Aim of the exercise: Report only the number of lines in this material that include "filterUnits".
+ + + +
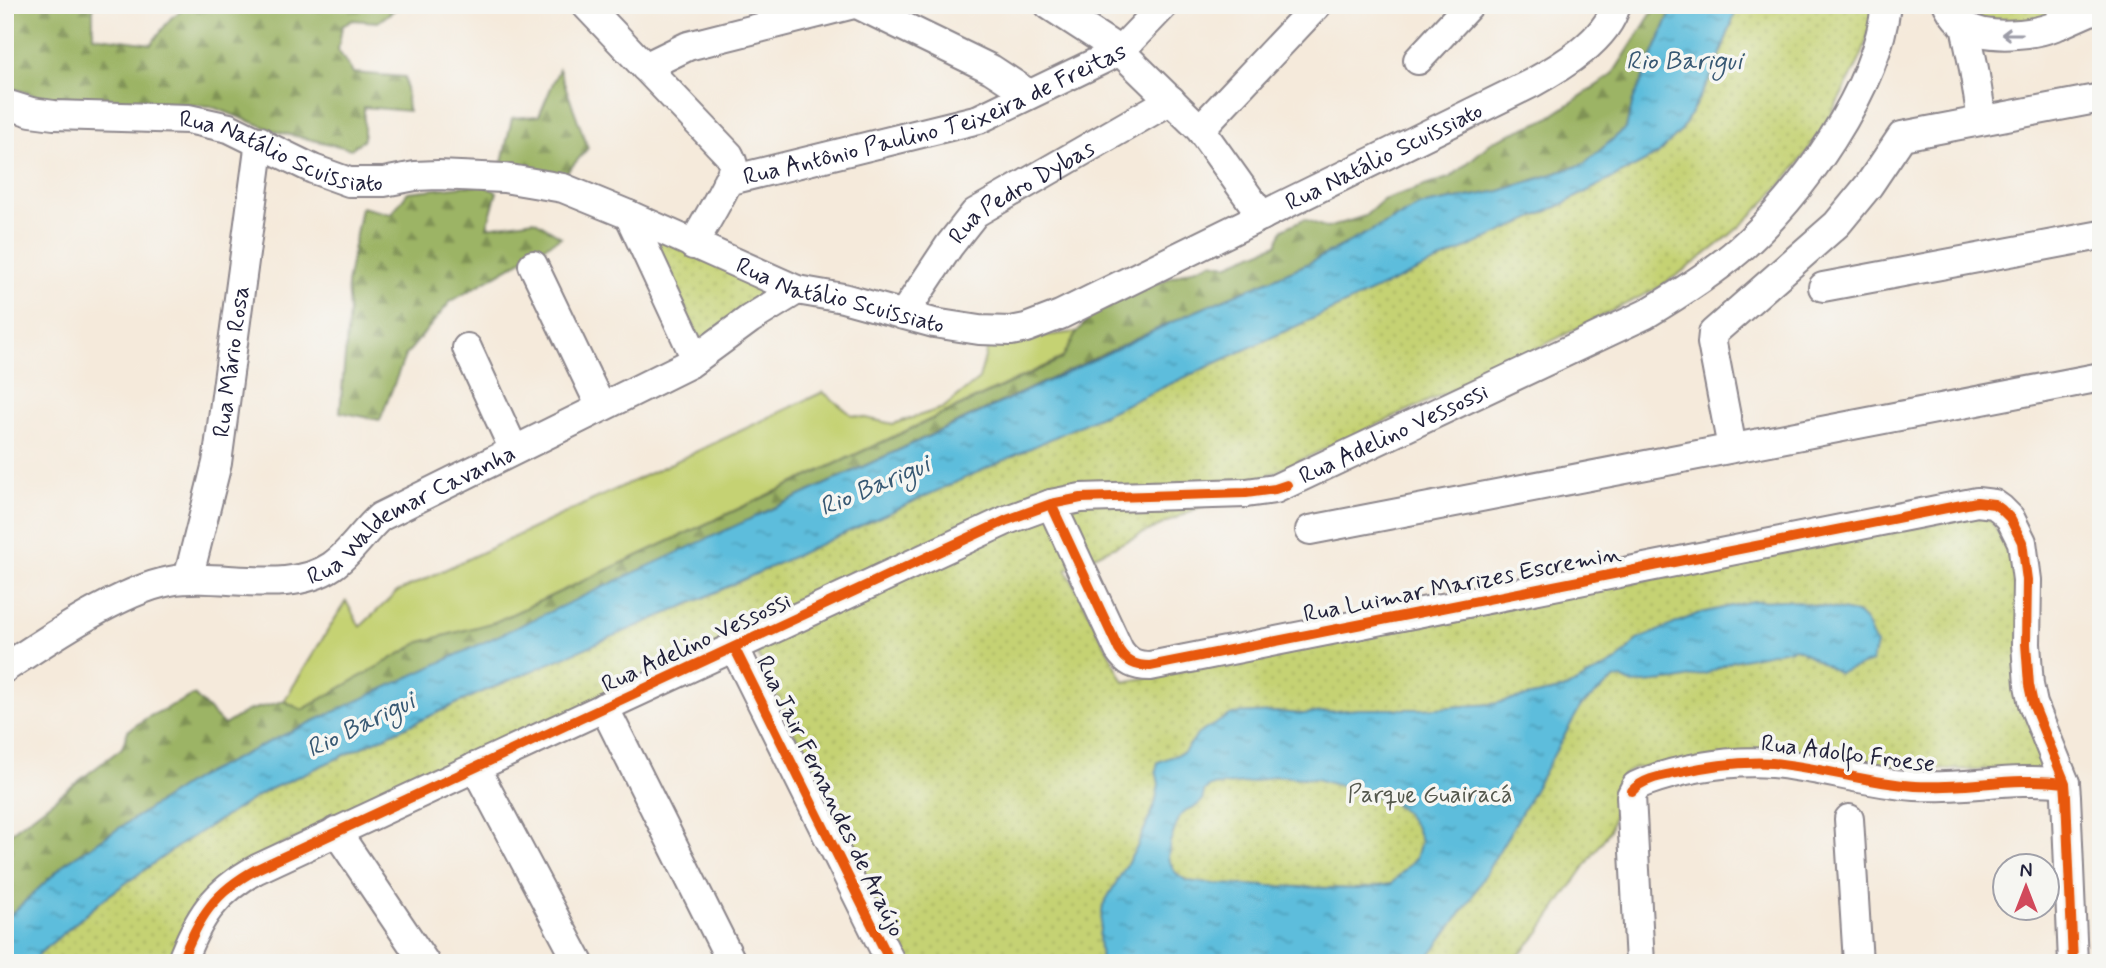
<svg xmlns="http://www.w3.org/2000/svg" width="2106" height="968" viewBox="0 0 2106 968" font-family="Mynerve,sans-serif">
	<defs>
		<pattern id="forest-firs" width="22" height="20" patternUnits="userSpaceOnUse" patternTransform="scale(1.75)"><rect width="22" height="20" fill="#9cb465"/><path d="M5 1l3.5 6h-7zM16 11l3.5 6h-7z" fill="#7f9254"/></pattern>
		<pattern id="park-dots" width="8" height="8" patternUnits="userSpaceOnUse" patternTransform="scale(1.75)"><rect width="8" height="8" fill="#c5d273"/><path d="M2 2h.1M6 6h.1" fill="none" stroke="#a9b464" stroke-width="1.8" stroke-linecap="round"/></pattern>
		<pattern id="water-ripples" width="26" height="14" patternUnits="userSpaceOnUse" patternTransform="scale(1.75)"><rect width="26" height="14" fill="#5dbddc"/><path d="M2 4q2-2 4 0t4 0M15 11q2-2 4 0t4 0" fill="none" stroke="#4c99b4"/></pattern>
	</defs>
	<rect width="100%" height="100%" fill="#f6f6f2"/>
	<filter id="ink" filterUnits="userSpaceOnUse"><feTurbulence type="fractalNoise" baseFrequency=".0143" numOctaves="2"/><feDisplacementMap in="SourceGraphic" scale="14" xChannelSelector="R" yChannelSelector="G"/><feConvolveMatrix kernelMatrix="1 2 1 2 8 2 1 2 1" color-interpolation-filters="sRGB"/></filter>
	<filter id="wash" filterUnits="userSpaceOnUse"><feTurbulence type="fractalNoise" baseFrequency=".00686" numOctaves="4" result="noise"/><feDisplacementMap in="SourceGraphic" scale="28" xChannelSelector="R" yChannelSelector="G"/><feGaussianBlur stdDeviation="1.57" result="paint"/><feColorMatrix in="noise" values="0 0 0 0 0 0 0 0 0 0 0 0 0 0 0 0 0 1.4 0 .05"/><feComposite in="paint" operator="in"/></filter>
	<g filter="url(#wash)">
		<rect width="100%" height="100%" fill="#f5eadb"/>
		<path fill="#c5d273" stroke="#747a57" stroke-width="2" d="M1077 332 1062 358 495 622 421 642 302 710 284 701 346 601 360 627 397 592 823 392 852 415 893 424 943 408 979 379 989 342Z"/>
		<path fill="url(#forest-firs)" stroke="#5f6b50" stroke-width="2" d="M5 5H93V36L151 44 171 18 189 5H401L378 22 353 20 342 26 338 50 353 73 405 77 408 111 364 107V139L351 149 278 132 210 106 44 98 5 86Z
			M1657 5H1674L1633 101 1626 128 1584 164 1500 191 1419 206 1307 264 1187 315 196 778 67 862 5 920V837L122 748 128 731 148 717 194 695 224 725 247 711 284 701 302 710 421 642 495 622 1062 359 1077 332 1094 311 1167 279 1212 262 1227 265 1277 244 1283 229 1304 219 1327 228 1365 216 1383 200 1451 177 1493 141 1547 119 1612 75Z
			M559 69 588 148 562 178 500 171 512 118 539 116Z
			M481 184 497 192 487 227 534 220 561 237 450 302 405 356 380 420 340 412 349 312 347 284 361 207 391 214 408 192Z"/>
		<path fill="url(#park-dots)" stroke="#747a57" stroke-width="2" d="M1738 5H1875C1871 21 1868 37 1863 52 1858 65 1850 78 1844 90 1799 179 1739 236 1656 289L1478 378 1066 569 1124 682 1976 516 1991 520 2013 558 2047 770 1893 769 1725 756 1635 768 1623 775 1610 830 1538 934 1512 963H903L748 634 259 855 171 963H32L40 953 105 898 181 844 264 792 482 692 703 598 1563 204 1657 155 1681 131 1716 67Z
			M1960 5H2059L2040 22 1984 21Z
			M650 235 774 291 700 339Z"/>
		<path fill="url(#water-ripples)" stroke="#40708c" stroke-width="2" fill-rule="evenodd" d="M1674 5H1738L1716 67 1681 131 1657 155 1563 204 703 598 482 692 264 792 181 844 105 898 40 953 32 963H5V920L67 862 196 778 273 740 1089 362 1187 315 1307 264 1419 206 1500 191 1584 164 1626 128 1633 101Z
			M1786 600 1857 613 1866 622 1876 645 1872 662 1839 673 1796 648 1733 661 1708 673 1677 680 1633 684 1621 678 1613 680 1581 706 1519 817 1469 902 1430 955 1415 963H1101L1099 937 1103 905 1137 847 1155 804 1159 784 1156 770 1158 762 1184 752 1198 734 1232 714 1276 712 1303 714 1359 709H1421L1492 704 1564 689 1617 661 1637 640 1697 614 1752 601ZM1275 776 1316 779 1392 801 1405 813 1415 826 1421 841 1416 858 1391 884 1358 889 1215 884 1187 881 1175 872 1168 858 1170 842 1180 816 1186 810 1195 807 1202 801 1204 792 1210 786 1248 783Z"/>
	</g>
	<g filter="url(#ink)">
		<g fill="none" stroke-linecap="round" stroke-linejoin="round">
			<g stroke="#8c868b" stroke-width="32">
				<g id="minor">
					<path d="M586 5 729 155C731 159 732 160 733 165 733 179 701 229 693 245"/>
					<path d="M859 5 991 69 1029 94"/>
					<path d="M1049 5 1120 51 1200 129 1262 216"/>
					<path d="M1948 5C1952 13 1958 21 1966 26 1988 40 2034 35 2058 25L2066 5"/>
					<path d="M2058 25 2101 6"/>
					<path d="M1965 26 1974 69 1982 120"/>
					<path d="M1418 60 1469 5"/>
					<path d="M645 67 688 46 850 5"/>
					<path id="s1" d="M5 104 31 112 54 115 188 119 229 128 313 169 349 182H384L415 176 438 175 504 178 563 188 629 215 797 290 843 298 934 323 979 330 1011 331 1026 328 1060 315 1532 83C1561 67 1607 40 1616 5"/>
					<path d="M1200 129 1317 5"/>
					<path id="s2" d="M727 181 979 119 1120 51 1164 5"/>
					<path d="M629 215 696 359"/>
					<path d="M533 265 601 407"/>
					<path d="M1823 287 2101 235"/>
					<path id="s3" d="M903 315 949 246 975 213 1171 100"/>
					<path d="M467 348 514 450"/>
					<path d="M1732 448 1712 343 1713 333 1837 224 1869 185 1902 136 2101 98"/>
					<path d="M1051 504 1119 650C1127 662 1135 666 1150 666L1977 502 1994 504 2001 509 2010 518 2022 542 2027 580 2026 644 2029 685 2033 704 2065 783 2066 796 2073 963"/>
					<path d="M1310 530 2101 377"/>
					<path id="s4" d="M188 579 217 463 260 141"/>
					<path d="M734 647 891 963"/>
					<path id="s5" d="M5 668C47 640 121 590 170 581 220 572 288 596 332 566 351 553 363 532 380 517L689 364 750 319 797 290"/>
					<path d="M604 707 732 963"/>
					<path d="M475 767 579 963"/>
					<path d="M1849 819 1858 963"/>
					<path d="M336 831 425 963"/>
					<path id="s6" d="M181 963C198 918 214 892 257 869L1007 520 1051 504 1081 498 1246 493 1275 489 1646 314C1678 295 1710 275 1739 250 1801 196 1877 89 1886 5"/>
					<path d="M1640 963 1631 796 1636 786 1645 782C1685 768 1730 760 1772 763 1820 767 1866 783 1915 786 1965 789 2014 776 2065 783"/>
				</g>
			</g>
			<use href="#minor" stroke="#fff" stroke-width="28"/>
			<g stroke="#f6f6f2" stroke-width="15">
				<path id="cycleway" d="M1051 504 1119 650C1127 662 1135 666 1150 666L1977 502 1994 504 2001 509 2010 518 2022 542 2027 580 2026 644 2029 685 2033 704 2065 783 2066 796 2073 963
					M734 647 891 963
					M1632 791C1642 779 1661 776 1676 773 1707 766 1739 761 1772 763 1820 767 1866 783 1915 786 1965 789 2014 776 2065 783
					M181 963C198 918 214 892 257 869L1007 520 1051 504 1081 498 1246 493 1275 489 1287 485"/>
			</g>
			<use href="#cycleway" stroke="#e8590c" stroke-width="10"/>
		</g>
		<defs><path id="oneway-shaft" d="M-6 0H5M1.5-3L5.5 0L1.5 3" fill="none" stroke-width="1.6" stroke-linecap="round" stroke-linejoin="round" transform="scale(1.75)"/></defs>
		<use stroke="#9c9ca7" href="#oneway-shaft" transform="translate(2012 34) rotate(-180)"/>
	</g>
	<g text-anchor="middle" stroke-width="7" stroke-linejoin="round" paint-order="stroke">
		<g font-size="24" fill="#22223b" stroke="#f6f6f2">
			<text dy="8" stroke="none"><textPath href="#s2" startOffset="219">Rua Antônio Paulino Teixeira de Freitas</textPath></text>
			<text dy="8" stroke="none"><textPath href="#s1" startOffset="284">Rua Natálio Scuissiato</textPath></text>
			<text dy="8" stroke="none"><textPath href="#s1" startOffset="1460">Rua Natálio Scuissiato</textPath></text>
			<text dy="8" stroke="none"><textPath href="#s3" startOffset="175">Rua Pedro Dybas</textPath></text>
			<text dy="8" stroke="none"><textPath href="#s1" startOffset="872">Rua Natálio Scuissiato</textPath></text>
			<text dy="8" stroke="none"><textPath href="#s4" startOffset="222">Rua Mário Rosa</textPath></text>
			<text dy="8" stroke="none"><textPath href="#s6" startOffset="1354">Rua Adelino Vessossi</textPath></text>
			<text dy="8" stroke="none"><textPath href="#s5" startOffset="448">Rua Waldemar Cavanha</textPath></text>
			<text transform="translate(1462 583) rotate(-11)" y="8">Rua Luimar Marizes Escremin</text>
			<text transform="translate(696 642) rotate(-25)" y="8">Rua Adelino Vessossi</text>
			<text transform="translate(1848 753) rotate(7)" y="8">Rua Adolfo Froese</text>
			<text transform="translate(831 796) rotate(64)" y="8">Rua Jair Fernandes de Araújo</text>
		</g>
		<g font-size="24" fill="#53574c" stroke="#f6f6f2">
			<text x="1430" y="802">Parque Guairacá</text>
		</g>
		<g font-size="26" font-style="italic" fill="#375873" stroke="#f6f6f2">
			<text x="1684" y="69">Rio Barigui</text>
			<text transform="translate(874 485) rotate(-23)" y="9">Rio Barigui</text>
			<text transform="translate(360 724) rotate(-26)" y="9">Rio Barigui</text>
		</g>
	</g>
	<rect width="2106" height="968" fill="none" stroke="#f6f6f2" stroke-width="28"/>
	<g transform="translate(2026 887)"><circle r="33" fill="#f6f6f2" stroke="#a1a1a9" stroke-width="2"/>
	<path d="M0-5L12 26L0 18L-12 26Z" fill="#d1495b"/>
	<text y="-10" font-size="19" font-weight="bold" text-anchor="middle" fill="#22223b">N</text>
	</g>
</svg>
+ + + +
Answer below: 2